I was investigating motorcycle suspensions and the velocity-squared damping formula
$$ m\ddot{x} = -kx - b\dot{x}^2 $$
which I read should more closely approximate the damping scenario in a simple spring coil-over damping shock. However, unlike the simpler linear damping formula $$ m\ddot{x} = -kx - b\dot{x} $$ which has closed-form solutions, the velocity-squared damping formula appears to only have those for specific cases: Harmonic oscillator with squared damping term.
Without finding a closed-form, I'm curious as to whether even the simpler (spring-less) but more general version of the damping equation $$m\ddot{x} = -bv^p$$
would even be guaranteed to have an asymptote -- i.e., have $\lim\limits_{t\to\infty} x\left(t\right)$ always converge to some value for any $p > 1$.

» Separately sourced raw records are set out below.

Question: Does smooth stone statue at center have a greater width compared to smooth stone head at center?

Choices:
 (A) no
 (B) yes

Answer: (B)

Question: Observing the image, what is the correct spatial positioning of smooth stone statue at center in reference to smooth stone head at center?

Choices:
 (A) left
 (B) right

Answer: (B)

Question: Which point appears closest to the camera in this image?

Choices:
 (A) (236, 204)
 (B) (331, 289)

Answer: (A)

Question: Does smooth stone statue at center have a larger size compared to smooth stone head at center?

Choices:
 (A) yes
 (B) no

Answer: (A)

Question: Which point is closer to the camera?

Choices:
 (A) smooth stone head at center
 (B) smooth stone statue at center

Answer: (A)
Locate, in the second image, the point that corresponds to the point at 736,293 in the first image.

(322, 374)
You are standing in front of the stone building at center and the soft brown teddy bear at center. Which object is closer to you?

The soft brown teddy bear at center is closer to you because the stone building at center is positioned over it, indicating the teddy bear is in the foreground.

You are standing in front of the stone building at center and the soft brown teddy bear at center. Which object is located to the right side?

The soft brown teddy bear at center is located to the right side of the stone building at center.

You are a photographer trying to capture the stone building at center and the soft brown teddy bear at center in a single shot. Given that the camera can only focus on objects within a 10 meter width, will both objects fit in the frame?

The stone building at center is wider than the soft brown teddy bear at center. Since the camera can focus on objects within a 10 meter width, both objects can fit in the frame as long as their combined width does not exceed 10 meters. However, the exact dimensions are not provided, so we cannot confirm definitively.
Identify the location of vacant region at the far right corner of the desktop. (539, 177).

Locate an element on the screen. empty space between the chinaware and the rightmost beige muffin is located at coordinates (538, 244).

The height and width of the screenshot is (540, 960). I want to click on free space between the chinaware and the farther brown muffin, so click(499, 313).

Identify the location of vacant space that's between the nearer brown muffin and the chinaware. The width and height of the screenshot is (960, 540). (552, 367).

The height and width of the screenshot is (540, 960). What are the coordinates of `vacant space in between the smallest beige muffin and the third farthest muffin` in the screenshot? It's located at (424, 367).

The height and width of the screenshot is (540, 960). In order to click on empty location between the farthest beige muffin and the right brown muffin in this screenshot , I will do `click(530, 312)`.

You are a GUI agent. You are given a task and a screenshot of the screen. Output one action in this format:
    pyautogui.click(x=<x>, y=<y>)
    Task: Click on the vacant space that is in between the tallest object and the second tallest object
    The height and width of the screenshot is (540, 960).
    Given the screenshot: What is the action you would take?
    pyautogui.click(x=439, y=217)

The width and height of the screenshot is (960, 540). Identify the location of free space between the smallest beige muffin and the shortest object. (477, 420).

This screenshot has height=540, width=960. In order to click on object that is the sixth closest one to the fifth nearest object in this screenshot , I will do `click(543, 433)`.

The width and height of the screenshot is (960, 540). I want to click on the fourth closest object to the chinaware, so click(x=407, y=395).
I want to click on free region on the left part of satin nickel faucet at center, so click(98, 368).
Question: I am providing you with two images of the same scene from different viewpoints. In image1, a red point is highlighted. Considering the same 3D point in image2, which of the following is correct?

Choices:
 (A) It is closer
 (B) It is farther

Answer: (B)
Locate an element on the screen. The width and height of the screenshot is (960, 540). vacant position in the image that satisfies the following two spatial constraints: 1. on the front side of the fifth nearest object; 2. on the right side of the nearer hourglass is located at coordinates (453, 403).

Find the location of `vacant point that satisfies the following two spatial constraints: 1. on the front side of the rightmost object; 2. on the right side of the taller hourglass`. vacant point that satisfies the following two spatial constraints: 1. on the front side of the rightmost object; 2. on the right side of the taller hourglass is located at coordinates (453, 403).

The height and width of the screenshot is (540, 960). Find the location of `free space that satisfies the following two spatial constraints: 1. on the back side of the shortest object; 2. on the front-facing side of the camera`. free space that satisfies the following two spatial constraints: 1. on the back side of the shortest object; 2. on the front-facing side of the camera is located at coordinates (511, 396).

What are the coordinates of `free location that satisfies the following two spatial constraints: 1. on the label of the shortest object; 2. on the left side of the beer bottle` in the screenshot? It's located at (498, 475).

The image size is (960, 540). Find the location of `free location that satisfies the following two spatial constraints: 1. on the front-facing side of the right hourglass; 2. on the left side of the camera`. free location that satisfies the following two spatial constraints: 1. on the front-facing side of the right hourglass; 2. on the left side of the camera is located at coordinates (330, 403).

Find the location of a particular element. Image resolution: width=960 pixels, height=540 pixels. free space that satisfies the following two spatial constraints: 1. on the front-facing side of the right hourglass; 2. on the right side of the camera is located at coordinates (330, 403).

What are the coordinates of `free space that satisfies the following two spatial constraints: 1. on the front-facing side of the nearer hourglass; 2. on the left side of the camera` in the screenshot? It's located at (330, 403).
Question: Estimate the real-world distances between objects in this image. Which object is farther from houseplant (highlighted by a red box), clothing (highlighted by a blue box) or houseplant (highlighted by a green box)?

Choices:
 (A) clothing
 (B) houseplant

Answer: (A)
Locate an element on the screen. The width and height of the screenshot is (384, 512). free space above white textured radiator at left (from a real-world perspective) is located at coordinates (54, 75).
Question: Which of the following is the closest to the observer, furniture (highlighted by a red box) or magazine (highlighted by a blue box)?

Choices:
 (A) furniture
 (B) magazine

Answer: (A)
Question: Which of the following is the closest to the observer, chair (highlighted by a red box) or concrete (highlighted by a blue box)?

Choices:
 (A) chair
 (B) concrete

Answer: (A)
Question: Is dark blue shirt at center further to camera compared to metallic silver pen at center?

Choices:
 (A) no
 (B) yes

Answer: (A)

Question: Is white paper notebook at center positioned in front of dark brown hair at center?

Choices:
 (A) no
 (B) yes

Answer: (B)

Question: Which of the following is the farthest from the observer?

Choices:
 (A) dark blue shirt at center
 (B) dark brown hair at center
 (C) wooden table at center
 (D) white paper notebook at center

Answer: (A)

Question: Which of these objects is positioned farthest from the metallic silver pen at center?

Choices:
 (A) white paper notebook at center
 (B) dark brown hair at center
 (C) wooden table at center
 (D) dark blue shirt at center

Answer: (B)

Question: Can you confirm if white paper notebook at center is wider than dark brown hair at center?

It definitely converges for $p = 1$, but in the case where $p>1$ the magnitude of the damping force $\left|bv^p\right| < \left|bv\right|$ when v < 1. So, with less damping, can $\lim\limits_{t\to\infty} x\left(t\right)$ still converge or will the object be crossing an infinite distance as $t\to\infty$ ?
$v = \dot{x}$ satisfies the first-order equation $\dot{v} = - b v^p$, which is separable and (with initial condition $v(0)=0$) has solution
$$ v(t) = (b(p-1)t + c)^{-1/(p-1)} $$
where $c = v_0^{1-p}$. Note that if $v_0 > 0$ and $p > 1$, this is defined for all $t > 0$, and $v(t) \sim k t^{-1/(p-1)}$ as $t \to \infty$ where $k$ is a positive constant. We want to know if
$$\lim_{t \to \infty} x(t) - x(0) = \int_0^\infty v(t)\; dt $$ converges. This is true if and only if $-1/(p-1) < -1$, which is equivalent to $1 < p < 2$.